*** Information supplied

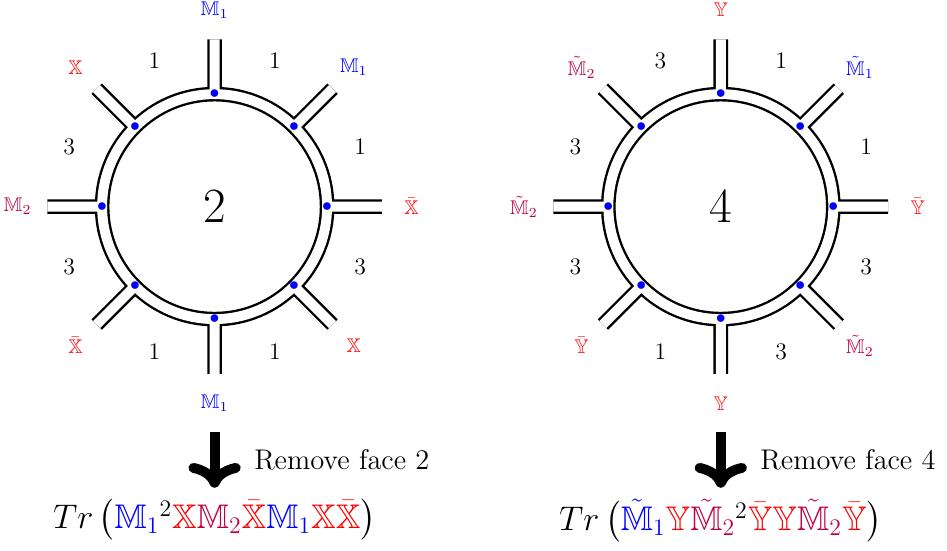
Figure 26 . Integrating-out faces 2 and 4 gives two e(cid:11)ective vertices, which under Wick contractions should encapsulate two faces: 1 and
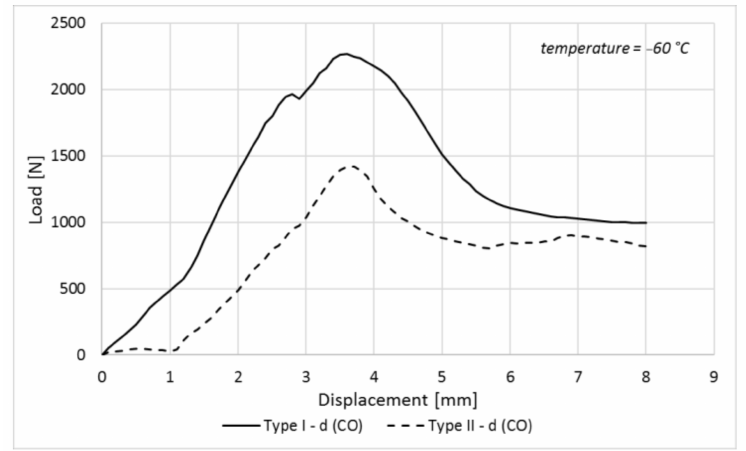
Figure 18. Closing force curves were obtained for − 60 ◦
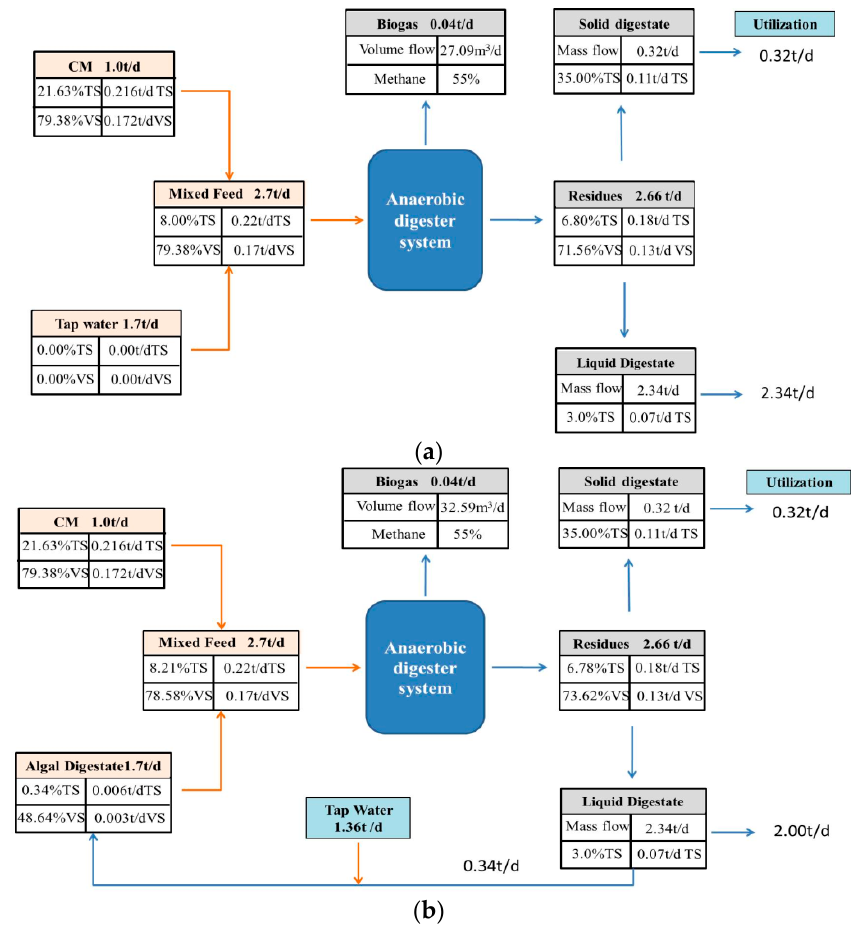
Figure 5. Mass flow of CM digestion with TW ( a ) and AW ( b ).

******

_Task to carry out_
Recopy the whole listing above precisely, excluding images.

_Solution to this problem_
Figure 26 . Integrating-out faces 2 and 4 gives two e(cid:11)ective vertices, which under Wick contractions should encapsulate two faces: 1 and
Figure 18. Closing force curves were obtained for − 60 ◦
Figure 5. Mass flow of CM digestion with TW ( a ) and AW ( b ).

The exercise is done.